Search code examples
nlpspacystop-words

Mismatch in the count of stop-words in `Defaults.stop_words` and the ones derived from `nlp.vocab`?


Suppose we have nlp = spacy.load('en_core_web_sm'). When typing in len(nlp.Defaults.stop_words), it returns 326, but when I run the following code (essentially counting the stopwords of the vocabulary), I get 111:

i=0
for word in nlp.vocab:
    if word.is_stop:
        print(word.text)
        i+=1
print(i)

Given that (presumably) both Defaults.stop_words and nlp.vocab work with the same underlying vocabulary loaded through nlp = spacy.load('en_core_web_sm'), I don't understand why the number mismatch. Any thoughts?


Solution

  • The actual default list of stopwords that are used for checking if any token is_stop is obtained with nlp.Defaults.stop_words, so the list contains 326 words.

    The mismatch derives from the fact that the nlp.vocab is a Vocab containing Lexemes (word-types) that are kept for different reasons such as improving efficiency and that gets updated with new entries while processing new documents.
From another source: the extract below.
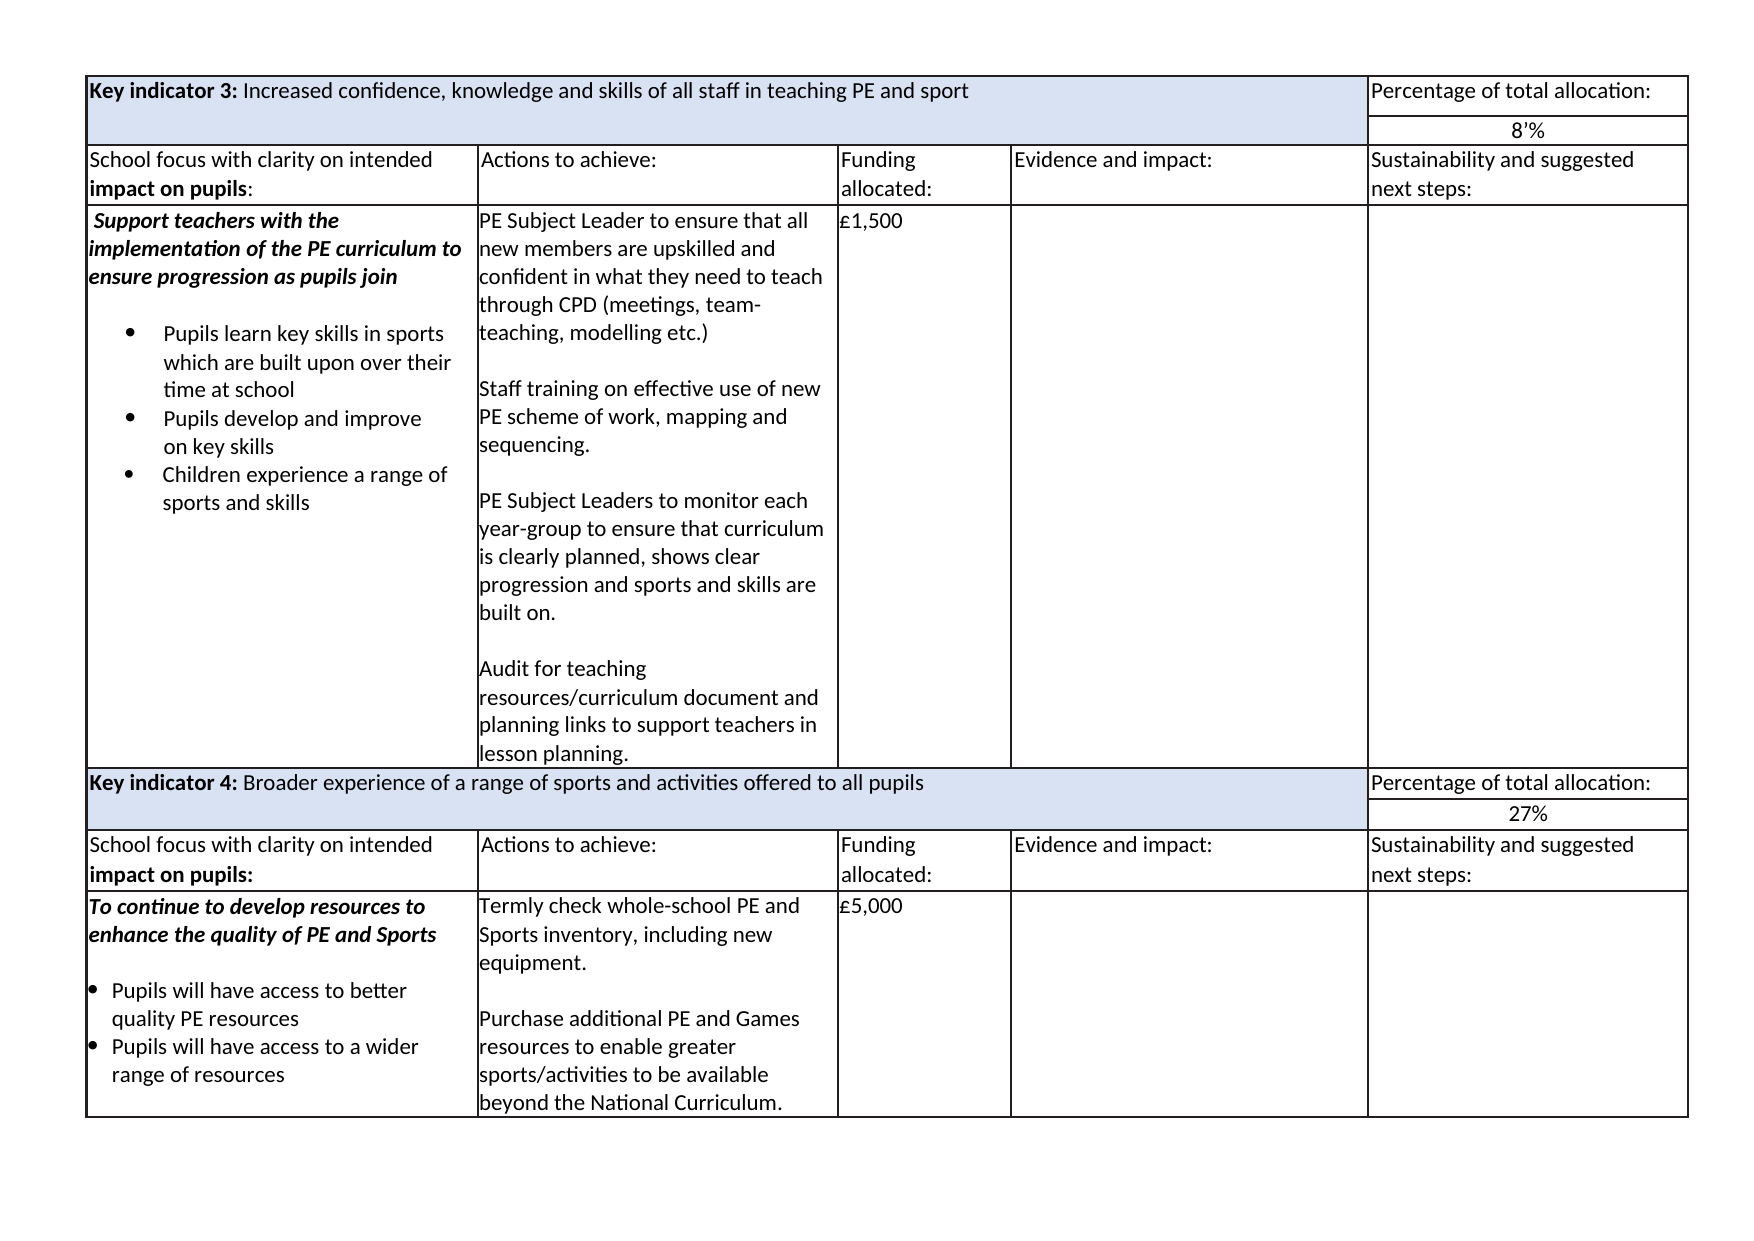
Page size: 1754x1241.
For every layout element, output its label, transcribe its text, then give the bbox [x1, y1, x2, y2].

When you initialize the Language (nlp), the Vocab will contain a certain number of default entries (in my case 764) and you will see this number increase when you process new documents with words actually present in your documents.

    So, with the cycle in the example we are just checking if some of these default entries of the language Vocab are present on the list of stopwords which contains 326 words and which actually is nlp.Defaults.stop_words.